▸ Short exercise
Copy each of the records below word for word, without changing anything.

↓

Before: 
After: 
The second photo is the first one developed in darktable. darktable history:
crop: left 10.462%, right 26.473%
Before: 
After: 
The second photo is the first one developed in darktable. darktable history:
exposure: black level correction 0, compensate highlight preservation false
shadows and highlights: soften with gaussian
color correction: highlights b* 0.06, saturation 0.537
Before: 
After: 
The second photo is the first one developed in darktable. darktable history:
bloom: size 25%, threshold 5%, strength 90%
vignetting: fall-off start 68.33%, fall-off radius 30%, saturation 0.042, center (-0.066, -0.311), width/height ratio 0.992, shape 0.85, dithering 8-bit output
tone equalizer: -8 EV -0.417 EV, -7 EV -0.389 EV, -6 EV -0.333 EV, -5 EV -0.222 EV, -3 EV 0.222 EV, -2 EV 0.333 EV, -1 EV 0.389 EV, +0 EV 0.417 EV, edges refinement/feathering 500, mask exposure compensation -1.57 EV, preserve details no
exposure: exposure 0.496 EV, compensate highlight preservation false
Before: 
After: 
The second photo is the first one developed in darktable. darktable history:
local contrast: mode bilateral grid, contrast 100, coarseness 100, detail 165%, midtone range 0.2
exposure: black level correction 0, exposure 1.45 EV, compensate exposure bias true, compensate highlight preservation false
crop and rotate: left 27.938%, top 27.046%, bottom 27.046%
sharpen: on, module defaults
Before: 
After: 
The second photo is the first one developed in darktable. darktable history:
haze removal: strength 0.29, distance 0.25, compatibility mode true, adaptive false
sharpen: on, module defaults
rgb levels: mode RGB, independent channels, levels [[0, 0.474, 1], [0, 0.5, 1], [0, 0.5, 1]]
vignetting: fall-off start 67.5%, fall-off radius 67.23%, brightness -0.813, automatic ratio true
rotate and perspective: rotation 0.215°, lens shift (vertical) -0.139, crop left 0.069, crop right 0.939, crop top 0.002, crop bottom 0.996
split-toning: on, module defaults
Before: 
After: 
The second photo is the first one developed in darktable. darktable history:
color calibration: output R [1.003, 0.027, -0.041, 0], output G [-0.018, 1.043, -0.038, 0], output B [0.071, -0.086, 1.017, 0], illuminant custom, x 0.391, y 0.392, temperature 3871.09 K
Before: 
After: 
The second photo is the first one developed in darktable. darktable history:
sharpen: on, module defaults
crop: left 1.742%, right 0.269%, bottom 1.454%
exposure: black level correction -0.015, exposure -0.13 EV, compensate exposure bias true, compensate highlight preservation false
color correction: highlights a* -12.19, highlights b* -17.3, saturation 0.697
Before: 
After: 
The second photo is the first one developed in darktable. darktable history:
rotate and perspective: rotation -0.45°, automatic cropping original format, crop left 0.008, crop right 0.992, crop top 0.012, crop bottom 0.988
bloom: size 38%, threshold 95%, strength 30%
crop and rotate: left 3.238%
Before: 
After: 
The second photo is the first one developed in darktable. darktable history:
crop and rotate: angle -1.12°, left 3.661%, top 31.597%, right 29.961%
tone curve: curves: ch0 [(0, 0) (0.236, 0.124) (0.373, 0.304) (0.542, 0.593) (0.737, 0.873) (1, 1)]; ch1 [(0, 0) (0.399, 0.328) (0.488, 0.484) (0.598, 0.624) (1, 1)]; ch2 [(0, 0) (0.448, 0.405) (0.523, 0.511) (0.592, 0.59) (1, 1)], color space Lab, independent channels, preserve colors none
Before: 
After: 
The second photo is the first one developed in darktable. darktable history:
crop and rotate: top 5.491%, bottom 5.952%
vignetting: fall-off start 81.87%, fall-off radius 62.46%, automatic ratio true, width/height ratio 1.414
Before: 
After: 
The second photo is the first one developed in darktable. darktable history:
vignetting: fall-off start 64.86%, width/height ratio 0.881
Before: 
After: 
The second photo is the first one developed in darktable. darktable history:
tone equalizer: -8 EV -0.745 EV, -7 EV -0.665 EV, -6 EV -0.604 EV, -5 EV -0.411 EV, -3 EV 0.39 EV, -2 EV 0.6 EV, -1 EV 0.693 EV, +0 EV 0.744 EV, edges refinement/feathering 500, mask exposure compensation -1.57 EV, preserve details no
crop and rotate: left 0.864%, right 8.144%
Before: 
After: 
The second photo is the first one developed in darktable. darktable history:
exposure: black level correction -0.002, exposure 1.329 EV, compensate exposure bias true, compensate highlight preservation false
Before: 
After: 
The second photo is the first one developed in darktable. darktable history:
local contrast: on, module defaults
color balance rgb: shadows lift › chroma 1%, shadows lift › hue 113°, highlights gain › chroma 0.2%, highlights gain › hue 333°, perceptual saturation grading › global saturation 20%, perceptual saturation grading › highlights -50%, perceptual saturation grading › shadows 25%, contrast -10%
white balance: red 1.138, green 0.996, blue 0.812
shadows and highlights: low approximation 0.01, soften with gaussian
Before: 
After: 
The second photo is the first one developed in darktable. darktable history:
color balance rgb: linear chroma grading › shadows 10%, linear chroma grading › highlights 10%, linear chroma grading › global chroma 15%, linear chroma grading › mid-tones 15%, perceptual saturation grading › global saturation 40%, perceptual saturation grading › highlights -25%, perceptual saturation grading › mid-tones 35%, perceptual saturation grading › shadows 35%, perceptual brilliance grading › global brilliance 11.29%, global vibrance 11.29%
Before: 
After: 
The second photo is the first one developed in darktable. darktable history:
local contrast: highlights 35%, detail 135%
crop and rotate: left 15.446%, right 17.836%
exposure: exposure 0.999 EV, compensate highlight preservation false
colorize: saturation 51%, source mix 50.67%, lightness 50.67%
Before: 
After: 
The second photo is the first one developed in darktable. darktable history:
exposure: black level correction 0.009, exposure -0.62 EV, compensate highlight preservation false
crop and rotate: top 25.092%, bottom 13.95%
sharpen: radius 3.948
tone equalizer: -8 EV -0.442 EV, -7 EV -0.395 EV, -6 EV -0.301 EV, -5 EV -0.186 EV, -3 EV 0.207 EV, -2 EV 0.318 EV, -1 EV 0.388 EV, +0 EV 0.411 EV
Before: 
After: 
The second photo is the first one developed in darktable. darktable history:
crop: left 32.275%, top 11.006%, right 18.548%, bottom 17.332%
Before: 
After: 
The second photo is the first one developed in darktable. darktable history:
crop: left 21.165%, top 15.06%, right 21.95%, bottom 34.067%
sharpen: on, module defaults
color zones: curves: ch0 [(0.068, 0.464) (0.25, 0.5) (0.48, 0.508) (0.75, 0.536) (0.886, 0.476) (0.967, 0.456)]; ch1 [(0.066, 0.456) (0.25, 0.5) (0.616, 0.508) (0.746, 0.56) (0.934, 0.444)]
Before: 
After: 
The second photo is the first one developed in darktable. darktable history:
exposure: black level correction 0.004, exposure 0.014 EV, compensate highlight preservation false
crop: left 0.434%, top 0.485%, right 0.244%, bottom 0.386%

↑

▸ The result
Before: 
After: 
The second photo is the first one developed in darktable. darktable history:
crop: left 10.462%, right 26.473%
Before: 
After: 
The second photo is the first one developed in darktable. darktable history:
exposure: black level correction 0, compensate highlight preservation false
shadows and highlights: soften with gaussian
color correction: highlights b* 0.06, saturation 0.537
Before: 
After: 
The second photo is the first one developed in darktable. darktable history:
bloom: size 25%, threshold 5%, strength 90%
vignetting: fall-off start 68.33%, fall-off radius 30%, saturation 0.042, center (-0.066, -0.311), width/height ratio 0.992, shape 0.85, dithering 8-bit output
tone equalizer: -8 EV -0.417 EV, -7 EV -0.389 EV, -6 EV -0.333 EV, -5 EV -0.222 EV, -3 EV 0.222 EV, -2 EV 0.333 EV, -1 EV 0.389 EV, +0 EV 0.417 EV, edges refinement/feathering 500, mask exposure compensation -1.57 EV, preserve details no
exposure: exposure 0.496 EV, compensate highlight preservation false
Before: 
After: 
The second photo is the first one developed in darktable. darktable history:
local contrast: mode bilateral grid, contrast 100, coarseness 100, detail 165%, midtone range 0.2
exposure: black level correction 0, exposure 1.45 EV, compensate exposure bias true, compensate highlight preservation false
crop and rotate: left 27.938%, top 27.046%, bottom 27.046%
sharpen: on, module defaults
Before: 
After: 
The second photo is the first one developed in darktable. darktable history:
haze removal: strength 0.29, distance 0.25, compatibility mode true, adaptive false
sharpen: on, module defaults
rgb levels: mode RGB, independent channels, levels [[0, 0.474, 1], [0, 0.5, 1], [0, 0.5, 1]]
vignetting: fall-off start 67.5%, fall-off radius 67.23%, brightness -0.813, automatic ratio true
rotate and perspective: rotation 0.215°, lens shift (vertical) -0.139, crop left 0.069, crop right 0.939, crop top 0.002, crop bottom 0.996
split-toning: on, module defaults
Before: 
After: 
The second photo is the first one developed in darktable. darktable history:
color calibration: output R [1.003, 0.027, -0.041, 0], output G [-0.018, 1.043, -0.038, 0], output B [0.071, -0.086, 1.017, 0], illuminant custom, x 0.391, y 0.392, temperature 3871.09 K
Before: 
After: 
The second photo is the first one developed in darktable. darktable history:
sharpen: on, module defaults
crop: left 1.742%, right 0.269%, bottom 1.454%
exposure: black level correction -0.015, exposure -0.13 EV, compensate exposure bias true, compensate highlight preservation false
color correction: highlights a* -12.19, highlights b* -17.3, saturation 0.697
Before: 
After: 
The second photo is the first one developed in darktable. darktable history:
rotate and perspective: rotation -0.45°, automatic cropping original format, crop left 0.008, crop right 0.992, crop top 0.012, crop bottom 0.988
bloom: size 38%, threshold 95%, strength 30%
crop and rotate: left 3.238%
Before: 
After: 
The second photo is the first one developed in darktable. darktable history:
crop and rotate: angle -1.12°, left 3.661%, top 31.597%, right 29.961%
tone curve: curves: ch0 [(0, 0) (0.236, 0.124) (0.373, 0.304) (0.542, 0.593) (0.737, 0.873) (1, 1)]; ch1 [(0, 0) (0.399, 0.328) (0.488, 0.484) (0.598, 0.624) (1, 1)]; ch2 [(0, 0) (0.448, 0.405) (0.523, 0.511) (0.592, 0.59) (1, 1)], color space Lab, independent channels, preserve colors none
Before: 
After: 
The second photo is the first one developed in darktable. darktable history:
crop and rotate: top 5.491%, bottom 5.952%
vignetting: fall-off start 81.87%, fall-off radius 62.46%, automatic ratio true, width/height ratio 1.414
Before: 
After: 
The second photo is the first one developed in darktable. darktable history:
vignetting: fall-off start 64.86%, width/height ratio 0.881
Before: 
After: 
The second photo is the first one developed in darktable. darktable history:
tone equalizer: -8 EV -0.745 EV, -7 EV -0.665 EV, -6 EV -0.604 EV, -5 EV -0.411 EV, -3 EV 0.39 EV, -2 EV 0.6 EV, -1 EV 0.693 EV, +0 EV 0.744 EV, edges refinement/feathering 500, mask exposure compensation -1.57 EV, preserve details no
crop and rotate: left 0.864%, right 8.144%
Before: 
After: 
The second photo is the first one developed in darktable. darktable history:
exposure: black level correction -0.002, exposure 1.329 EV, compensate exposure bias true, compensate highlight preservation false
Before: 
After: 
The second photo is the first one developed in darktable. darktable history:
local contrast: on, module defaults
color balance rgb: shadows lift › chroma 1%, shadows lift › hue 113°, highlights gain › chroma 0.2%, highlights gain › hue 333°, perceptual saturation grading › global saturation 20%, perceptual saturation grading › highlights -50%, perceptual saturation grading › shadows 25%, contrast -10%
white balance: red 1.138, green 0.996, blue 0.812
shadows and highlights: low approximation 0.01, soften with gaussian
Before: 
After: 
The second photo is the first one developed in darktable. darktable history:
color balance rgb: linear chroma grading › shadows 10%, linear chroma grading › highlights 10%, linear chroma grading › global chroma 15%, linear chroma grading › mid-tones 15%, perceptual saturation grading › global saturation 40%, perceptual saturation grading › highlights -25%, perceptual saturation grading › mid-tones 35%, perceptual saturation grading › shadows 35%, perceptual brilliance grading › global brilliance 11.29%, global vibrance 11.29%
Before: 
After: 
The second photo is the first one developed in darktable. darktable history:
local contrast: highlights 35%, detail 135%
crop and rotate: left 15.446%, right 17.836%
exposure: exposure 0.999 EV, compensate highlight preservation false
colorize: saturation 51%, source mix 50.67%, lightness 50.67%
Before: 
After: 
The second photo is the first one developed in darktable. darktable history:
exposure: black level correction 0.009, exposure -0.62 EV, compensate highlight preservation false
crop and rotate: top 25.092%, bottom 13.95%
sharpen: radius 3.948
tone equalizer: -8 EV -0.442 EV, -7 EV -0.395 EV, -6 EV -0.301 EV, -5 EV -0.186 EV, -3 EV 0.207 EV, -2 EV 0.318 EV, -1 EV 0.388 EV, +0 EV 0.411 EV
Before: 
After: 
The second photo is the first one developed in darktable. darktable history:
crop: left 32.275%, top 11.006%, right 18.548%, bottom 17.332%
Before: 
After: 
The second photo is the first one developed in darktable. darktable history:
crop: left 21.165%, top 15.06%, right 21.95%, bottom 34.067%
sharpen: on, module defaults
color zones: curves: ch0 [(0.068, 0.464) (0.25, 0.5) (0.48, 0.508) (0.75, 0.536) (0.886, 0.476) (0.967, 0.456)]; ch1 [(0.066, 0.456) (0.25, 0.5) (0.616, 0.508) (0.746, 0.56) (0.934, 0.444)]
Before: 
After: 
The second photo is the first one developed in darktable. darktable history:
exposure: black level correction 0.004, exposure 0.014 EV, compensate highlight preservation false
crop: left 0.434%, top 0.485%, right 0.244%, bottom 0.386%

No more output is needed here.